#### [DIRECTIONS FOR THIS TASK]
Each line below that includes the word "cherokee" adds one to the count; give that count and nothing else.
____ LISTED RECORDS
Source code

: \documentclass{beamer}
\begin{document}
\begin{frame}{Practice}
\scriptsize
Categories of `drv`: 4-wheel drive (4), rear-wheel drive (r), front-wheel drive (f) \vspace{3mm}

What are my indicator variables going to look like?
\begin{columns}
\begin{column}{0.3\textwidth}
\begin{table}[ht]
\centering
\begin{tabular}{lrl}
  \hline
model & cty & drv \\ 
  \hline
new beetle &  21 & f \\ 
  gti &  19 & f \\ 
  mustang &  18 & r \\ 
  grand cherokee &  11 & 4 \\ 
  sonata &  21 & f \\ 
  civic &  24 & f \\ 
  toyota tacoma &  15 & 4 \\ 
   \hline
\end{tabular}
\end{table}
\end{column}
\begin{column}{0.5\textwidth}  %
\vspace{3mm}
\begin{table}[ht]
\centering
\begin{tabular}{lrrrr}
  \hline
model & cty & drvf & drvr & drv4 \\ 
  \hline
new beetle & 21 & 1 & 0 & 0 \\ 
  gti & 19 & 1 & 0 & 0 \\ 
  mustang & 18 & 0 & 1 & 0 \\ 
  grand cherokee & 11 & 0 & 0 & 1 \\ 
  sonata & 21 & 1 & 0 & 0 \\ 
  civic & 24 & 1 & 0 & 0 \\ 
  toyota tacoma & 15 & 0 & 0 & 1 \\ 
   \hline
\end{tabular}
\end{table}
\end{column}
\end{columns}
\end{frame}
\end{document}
________
#### [RESPONSE FOR THIS EXERCISE]
2